Problems to work on
a) Answer these about the CRC-SPIN page, one line each:
(i) What process does CRC-SPIN use to generate adenomas within an individual?
(ii) What is the maximum adenoma size in the growth model?
(iii) At what value is the shape parameter of the sojourn time distribution fixed?
b) Reproduce everything on the CRC-SPIN page from "The model simulates" down to "cancer is independent.".

CRC-SPIN Fred Hutch Cancer Center

Summary

The Colorectal Cancer Simulated Population model for Incidence and Natural history (CRC-SPIN; Fred Hutchinson Cancer Center) describes discrete event state transitions in continuous time.^1,2 State transitions can depend on the age and sex of the individual and lesion location within the large intestine. For each simulated individual, CRC-SPIN first generates a time of birth and a time of death. Next, CRC-SPIN generates adenomas within the individual using a non-homogeneous Poisson process. The risk of developing a new adenoma is based on a log-linear model that depends on age and sex. Each individual is assigned a baseline log-risk that is normally distributed, which represents their individual risk level. Once initiated, CRC-SPIN adenomas are randomly assigned a location in the large intestine.

CRC-SPIN simulates continuous adenoma size and models adenoma growth using a Richard’s growth model with a minimum detectable adenoma size equal to 1 mm and a maximum (but rarely reached) adenoma size of 50mm.³ For each adenoma, CRC-SPIN simulates a time to reach 10 mm using an inverse Weibull distribution. The time to reach 10 mm depends on adenoma location (colon or rectum). The adenoma growth rate is a closed function of the (randomly distributed) time to reach 10 mm. Adenomas of any size may progress to preclinical CRC, although most do not progress within an individual’s simulated lifetime and transition at a small size is rare. The size at transition is a function of sex, location, and age at adenoma initiation.

The model simulates the time spent in the preclinical cancer state (sojourn time) using a Weibull distribution with shape parameter fixed at 5 (to focus on distributions with a limited range of skewness) and scale parameter (which determines mean sojourn time) that depends on adenoma location (colon or rectum). Individuals can have multiple preclinical cancers, and, given location, the sojourn time of each preclinical cancer is independent.

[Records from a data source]

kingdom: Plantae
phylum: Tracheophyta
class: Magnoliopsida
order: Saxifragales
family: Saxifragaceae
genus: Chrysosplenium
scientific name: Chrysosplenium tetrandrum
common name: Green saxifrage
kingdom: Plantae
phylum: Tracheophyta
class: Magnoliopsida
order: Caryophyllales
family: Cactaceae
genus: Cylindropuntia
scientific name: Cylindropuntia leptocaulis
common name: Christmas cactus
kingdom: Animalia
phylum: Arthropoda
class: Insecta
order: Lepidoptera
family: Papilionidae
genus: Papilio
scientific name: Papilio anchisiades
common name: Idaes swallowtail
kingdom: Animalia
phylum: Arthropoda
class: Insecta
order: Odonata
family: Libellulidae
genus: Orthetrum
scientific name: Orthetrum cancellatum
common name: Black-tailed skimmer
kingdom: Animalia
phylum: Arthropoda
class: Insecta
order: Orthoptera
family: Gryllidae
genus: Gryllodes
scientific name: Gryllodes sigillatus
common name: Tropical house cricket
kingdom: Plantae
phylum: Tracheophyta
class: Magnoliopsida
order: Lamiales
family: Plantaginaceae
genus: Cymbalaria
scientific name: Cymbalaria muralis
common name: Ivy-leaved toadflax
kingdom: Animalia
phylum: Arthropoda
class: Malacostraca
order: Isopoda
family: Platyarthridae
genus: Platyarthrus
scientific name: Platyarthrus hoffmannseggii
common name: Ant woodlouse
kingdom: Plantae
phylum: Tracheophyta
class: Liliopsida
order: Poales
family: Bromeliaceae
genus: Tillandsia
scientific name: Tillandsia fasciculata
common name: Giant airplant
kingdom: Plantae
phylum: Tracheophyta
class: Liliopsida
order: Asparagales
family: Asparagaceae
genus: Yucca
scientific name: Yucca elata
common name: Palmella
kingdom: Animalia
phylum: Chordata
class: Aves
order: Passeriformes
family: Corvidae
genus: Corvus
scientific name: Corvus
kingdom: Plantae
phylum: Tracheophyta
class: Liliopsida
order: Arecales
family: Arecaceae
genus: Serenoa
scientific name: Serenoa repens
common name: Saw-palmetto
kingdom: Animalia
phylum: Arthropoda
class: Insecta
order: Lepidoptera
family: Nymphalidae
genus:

Results in order
a)
(i) A non-homogeneous Poisson process
(ii) 50 mm
(iii) 5

b)
The model simulates the time spent in the preclinical cancer state (sojourn time) using a Weibull distribution with shape parameter fixed at 5 (to focus on distributions with a limited range of skewness) and scale parameter (which determines mean sojourn time) that depends on adenoma location (colon or rectum). Individuals can have multiple preclinical cancers, and, given location, the sojourn time of each preclinical cancer is independent.